● **YOUR TASK**: Give back exactly the lines of the material below that start at the line containing "۱.۳ مگابایت" and end at the line containing "6) Come si investe sui bitcoin?", and no others.

=== Begin Enclosure ===

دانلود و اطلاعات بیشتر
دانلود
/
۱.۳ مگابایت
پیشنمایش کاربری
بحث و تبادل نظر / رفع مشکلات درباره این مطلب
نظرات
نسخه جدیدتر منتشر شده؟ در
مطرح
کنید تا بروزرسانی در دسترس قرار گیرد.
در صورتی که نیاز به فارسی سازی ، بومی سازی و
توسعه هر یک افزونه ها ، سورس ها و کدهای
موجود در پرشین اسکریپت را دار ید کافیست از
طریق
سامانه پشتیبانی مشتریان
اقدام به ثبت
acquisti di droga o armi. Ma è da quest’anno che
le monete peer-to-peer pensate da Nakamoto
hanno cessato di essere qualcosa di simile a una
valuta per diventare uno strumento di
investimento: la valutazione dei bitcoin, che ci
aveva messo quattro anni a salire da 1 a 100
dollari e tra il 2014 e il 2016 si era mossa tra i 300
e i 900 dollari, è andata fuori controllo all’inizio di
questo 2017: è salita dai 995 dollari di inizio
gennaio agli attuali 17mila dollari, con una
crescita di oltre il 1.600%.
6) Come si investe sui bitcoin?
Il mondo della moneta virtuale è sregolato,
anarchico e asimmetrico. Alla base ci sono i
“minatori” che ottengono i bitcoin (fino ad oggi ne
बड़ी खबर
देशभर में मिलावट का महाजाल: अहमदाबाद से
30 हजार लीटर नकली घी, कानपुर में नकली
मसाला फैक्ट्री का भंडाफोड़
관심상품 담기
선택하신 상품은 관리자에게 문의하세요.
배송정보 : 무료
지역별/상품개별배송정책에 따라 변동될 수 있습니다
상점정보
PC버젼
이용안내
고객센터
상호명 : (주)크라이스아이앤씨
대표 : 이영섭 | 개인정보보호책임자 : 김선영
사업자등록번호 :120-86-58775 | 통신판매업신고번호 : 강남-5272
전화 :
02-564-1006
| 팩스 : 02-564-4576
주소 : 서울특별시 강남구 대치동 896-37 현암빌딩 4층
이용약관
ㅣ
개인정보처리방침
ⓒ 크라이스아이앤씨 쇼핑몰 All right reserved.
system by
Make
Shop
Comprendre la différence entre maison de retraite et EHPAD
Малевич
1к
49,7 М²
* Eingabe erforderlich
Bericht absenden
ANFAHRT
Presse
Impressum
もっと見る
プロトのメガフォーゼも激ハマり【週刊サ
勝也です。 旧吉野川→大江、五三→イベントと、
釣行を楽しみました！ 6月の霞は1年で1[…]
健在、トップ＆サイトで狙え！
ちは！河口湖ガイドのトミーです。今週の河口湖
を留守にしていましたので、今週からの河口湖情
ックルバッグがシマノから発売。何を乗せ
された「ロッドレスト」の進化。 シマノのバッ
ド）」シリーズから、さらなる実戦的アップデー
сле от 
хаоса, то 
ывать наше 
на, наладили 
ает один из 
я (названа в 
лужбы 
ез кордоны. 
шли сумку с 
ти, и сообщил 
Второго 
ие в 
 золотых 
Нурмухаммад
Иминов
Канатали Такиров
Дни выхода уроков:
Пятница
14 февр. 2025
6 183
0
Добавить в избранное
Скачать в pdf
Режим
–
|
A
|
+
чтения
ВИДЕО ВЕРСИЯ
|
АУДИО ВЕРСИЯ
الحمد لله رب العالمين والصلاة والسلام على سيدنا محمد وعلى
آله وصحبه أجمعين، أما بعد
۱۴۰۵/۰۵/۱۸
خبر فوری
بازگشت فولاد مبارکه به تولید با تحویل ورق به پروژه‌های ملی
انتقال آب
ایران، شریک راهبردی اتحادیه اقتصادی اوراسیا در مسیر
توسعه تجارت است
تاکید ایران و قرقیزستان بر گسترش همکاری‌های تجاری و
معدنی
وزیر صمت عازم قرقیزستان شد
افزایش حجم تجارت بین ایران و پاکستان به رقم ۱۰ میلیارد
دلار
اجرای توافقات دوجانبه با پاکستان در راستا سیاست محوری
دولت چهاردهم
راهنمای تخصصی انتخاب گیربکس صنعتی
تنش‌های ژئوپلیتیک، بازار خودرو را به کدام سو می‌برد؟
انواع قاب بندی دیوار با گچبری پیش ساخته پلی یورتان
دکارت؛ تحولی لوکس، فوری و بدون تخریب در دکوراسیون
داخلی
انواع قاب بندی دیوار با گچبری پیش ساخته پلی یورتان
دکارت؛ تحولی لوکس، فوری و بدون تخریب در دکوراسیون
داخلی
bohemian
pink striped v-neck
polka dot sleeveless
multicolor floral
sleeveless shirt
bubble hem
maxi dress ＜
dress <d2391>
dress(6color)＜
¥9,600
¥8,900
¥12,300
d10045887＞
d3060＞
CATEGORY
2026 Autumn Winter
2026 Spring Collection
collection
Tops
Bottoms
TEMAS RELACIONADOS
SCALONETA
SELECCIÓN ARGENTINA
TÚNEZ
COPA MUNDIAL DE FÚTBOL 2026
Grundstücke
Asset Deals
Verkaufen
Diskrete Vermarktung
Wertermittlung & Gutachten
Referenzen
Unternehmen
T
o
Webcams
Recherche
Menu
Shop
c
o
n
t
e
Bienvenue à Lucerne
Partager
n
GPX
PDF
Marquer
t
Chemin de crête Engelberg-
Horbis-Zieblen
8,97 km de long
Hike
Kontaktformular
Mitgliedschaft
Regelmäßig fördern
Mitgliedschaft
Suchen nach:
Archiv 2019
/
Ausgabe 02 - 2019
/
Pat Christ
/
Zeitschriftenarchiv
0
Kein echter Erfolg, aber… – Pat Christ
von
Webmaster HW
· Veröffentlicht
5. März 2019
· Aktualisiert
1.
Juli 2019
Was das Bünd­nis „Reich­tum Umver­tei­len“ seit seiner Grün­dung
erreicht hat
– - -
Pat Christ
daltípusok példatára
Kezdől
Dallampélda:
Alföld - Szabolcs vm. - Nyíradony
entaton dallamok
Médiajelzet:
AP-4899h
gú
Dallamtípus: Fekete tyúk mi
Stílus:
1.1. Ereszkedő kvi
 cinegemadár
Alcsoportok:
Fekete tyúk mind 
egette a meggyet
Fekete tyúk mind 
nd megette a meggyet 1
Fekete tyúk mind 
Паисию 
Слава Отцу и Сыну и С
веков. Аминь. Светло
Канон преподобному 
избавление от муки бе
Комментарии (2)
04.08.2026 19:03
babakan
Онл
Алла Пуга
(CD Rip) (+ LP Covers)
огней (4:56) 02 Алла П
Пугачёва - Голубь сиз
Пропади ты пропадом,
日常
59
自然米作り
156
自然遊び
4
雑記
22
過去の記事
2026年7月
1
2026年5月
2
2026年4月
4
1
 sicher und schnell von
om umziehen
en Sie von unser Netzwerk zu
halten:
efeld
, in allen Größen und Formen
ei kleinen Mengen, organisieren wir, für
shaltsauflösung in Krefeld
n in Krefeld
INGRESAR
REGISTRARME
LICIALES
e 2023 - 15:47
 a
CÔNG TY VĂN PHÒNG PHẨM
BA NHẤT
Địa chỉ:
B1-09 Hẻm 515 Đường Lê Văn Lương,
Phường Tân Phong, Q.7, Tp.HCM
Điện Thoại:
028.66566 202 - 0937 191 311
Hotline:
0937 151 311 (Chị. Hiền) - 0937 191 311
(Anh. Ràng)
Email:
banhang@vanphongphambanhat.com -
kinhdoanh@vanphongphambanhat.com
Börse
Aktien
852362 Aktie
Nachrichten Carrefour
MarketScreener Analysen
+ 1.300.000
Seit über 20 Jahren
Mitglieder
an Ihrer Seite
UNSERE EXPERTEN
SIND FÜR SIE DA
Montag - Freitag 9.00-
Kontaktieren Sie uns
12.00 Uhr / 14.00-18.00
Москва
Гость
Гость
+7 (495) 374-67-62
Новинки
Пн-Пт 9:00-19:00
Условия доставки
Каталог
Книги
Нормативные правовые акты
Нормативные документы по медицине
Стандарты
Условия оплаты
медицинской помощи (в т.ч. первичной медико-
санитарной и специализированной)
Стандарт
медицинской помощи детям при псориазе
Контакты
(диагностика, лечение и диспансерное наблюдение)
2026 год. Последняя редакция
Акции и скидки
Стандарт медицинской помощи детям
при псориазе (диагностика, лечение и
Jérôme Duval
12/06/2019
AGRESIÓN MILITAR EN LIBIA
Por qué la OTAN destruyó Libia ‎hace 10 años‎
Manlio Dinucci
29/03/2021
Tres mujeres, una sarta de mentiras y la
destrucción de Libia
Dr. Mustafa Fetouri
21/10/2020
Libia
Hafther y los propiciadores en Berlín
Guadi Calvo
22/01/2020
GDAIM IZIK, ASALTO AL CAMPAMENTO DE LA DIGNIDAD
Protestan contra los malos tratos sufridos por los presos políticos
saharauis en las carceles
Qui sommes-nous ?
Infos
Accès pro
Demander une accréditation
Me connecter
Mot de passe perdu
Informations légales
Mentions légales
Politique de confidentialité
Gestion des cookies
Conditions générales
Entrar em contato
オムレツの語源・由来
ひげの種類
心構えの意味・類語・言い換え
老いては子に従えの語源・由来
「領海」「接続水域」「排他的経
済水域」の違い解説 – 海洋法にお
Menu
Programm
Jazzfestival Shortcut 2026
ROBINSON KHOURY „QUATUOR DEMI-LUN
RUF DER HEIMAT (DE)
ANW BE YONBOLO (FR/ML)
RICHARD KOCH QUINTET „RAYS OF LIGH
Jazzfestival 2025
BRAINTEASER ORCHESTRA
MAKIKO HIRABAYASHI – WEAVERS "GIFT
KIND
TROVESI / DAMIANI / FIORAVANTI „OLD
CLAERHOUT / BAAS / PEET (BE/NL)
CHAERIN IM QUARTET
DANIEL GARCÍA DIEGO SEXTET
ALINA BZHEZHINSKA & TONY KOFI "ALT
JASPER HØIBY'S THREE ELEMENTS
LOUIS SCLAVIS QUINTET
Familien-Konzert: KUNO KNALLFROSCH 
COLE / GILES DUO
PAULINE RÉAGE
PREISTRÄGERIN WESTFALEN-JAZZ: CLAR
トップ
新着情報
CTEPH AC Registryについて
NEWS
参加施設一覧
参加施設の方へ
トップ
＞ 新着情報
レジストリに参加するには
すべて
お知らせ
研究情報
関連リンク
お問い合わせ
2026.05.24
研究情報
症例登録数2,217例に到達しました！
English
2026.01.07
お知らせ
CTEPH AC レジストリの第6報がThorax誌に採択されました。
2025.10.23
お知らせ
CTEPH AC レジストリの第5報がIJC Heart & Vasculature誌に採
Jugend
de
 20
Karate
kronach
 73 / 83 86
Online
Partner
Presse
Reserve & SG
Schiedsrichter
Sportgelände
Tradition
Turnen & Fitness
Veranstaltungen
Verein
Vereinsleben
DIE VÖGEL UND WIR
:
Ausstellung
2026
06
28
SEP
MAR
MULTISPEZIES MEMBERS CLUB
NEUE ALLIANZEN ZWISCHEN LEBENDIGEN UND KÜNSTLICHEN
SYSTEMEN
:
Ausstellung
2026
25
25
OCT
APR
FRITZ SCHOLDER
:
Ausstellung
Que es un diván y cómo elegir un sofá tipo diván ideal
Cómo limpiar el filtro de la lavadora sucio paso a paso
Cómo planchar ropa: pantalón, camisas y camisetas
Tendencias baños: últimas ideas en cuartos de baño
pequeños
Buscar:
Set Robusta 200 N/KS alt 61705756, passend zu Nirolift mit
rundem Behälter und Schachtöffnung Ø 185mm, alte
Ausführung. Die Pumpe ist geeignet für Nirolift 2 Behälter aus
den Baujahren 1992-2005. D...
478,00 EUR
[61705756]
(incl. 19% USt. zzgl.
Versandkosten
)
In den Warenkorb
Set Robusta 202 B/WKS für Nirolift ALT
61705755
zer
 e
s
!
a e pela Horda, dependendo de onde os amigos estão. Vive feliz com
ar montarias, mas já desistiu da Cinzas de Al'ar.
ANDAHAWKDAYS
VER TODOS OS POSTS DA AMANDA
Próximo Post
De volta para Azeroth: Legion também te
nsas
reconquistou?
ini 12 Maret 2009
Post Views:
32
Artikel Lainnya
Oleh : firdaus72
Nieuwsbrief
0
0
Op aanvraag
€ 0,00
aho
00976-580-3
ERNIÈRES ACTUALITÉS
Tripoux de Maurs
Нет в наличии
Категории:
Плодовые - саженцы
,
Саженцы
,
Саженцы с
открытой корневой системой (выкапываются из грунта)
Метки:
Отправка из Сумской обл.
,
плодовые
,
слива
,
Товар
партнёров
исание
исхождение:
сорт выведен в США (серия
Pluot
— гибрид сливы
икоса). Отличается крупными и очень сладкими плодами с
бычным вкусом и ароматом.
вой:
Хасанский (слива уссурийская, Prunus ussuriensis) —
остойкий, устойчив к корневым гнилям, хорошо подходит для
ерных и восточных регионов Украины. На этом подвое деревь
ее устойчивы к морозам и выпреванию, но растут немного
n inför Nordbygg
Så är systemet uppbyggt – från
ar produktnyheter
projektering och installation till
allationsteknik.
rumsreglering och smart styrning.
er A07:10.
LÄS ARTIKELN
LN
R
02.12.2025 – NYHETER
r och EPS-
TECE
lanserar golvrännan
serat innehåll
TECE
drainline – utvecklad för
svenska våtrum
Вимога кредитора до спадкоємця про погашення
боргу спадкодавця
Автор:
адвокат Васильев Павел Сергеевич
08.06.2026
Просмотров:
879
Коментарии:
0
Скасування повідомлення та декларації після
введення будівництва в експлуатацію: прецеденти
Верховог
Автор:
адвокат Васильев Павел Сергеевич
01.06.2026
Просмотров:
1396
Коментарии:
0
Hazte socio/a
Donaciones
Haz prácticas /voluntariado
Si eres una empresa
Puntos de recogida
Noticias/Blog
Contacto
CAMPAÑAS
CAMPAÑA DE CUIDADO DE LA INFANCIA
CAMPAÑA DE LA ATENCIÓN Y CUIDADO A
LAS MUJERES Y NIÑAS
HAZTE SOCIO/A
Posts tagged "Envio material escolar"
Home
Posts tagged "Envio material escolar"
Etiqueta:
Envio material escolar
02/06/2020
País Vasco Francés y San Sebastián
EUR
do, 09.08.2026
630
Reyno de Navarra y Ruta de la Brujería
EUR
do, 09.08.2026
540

=== End Enclosure ===

● **TASK RESPONSE**:
۱.۳ مگابایت
پیشنمایش کاربری
بحث و تبادل نظر / رفع مشکلات درباره این مطلب
نظرات
نسخه جدیدتر منتشر شده؟ در
مطرح
کنید تا بروزرسانی در دسترس قرار گیرد.
در صورتی که نیاز به فارسی سازی ، بومی سازی و
توسعه هر یک افزونه ها ، سورس ها و کدهای
موجود در پرشین اسکریپت را دار ید کافیست از
طریق
سامانه پشتیبانی مشتریان
اقدام به ثبت
acquisti di droga o armi. Ma è da quest’anno che
le monete peer-to-peer pensate da Nakamoto
hanno cessato di essere qualcosa di simile a una
valuta per diventare uno strumento di
investimento: la valutazione dei bitcoin, che ci
aveva messo quattro anni a salire da 1 a 100
dollari e tra il 2014 e il 2016 si era mossa tra i 300
e i 900 dollari, è andata fuori controllo all’inizio di
questo 2017: è salita dai 995 dollari di inizio
gennaio agli attuali 17mila dollari, con una
crescita di oltre il 1.600%.
6) Come si investe sui bitcoin?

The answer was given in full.